++++ LESETEXT ++++

Was uns täglich die Freude raubt. Und wie wir sie wieder zurückgewinnen.
Ich komme gerade aus dem Kinderzimmer der beiden Großen. Müde und irgendwie frustriert. Ich hatte den festen Plan, diesen Abend einfach mal für mich zu haben. Hatte mir Pläne gemacht, was ich Schönes machen kann und freute mich darauf.
Nun sah mein Abend ziemlich anders aus. Die letzte Stunde verbrachte ich mit meinem Sohn in einem großen Wutausbruch. Es kam einfach alles raus, wofür am Tag keine Zeit war. Nur leider hatte ich, wie gesagt, andere Pläne. Und genau das war der Punkt.
Enttäuschung ist, wenn die Täuschung geht
Ich war ungeduldig, unfreundlich und wollte einfach nur, dass die Kinder jetzt schlafen und ich meine Ruhe habe. Dadurch konnte – und wollte! – ich nicht sehen, dass ich gerade jetzt gebraucht werde. Hier. Jetzt. In diesem Moment. Irgendwann kam ich dann zu dem Punkt, an dem die Enttäuschung einsetzte. Im wahrsten Sinne: „Ent-Täuschung“. Mir wurde auf einmal bewusst, was es eigentlich war, das mich so auf die Palme brachte. Es waren gar nicht die Launen meiner Kinder (vordergründig ja, aber das war nicht der wahre Kern).
Nicht der Abend war das Problem. Sondern meine tollen Vorstellung ÜBER den Abend, den ich mir in meiner Fantasie doch so ganz anders ausgemalt hatte. Legitimer Wunsch. Vollkommen nachvollziehbar, alles gut. Nur ein Problem: Er war leider nicht real. Er war eine Täuschung, von der mich die Wirklichkeit jetzt „ent-täuschte“.
Und auf einmal begriff ich: Nicht die Umstände oder meine Kinder bestimmen über meine Gefühlswelt. Ich bin es ganz allein selbst. Ich habe die Verantwortung über mein Innenempfinden. Und ich kann es steuern. Durch meine Gedanken.
Gedanklich auf Reisen
Von einem Augenblick auf den anderen wurde die Ent-Täuschung und das Bewusstwerden der Vergeblichkeit meiner „Abendvorstellungen“ zu etwas Befreiendem: Ich konnte meine Gedanken loslassen und den Abend einfach so nehmen, wie er sich mir gerade präsentierte. So wie er „in echt“ war.

++++ DATENSATZEINTRÄGE ++++

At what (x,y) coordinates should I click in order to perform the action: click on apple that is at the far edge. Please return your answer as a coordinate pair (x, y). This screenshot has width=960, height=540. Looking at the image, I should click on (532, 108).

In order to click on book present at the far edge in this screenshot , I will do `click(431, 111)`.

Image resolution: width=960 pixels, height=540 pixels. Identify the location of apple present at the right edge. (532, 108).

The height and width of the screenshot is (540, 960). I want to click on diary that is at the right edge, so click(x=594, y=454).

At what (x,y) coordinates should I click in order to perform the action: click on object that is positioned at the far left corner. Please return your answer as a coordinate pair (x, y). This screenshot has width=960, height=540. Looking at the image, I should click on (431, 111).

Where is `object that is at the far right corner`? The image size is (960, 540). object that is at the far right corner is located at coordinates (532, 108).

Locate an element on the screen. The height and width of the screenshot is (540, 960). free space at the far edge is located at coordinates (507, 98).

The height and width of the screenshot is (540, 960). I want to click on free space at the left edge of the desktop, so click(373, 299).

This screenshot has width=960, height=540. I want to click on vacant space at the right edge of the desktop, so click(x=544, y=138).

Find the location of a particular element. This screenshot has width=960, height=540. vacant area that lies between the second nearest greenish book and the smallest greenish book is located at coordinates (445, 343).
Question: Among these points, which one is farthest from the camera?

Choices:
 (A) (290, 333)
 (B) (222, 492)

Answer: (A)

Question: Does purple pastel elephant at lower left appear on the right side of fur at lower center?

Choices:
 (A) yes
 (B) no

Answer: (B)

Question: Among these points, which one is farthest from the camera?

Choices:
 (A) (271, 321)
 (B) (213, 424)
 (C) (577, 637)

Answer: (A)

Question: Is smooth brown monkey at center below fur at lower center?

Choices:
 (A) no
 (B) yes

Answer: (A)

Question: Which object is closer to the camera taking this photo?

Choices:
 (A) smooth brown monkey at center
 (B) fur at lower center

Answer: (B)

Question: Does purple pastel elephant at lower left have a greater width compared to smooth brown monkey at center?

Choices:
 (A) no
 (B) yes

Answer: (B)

++++

AUFGABE:
Worin lag laut dem Lesetext das eigentliche Problem, wenn nicht im Abend selbst?

MUSTERLÖSUNG:
In der Vorstellung über den Abend, die man sich in der Fantasie ganz anders ausgemalt hatte.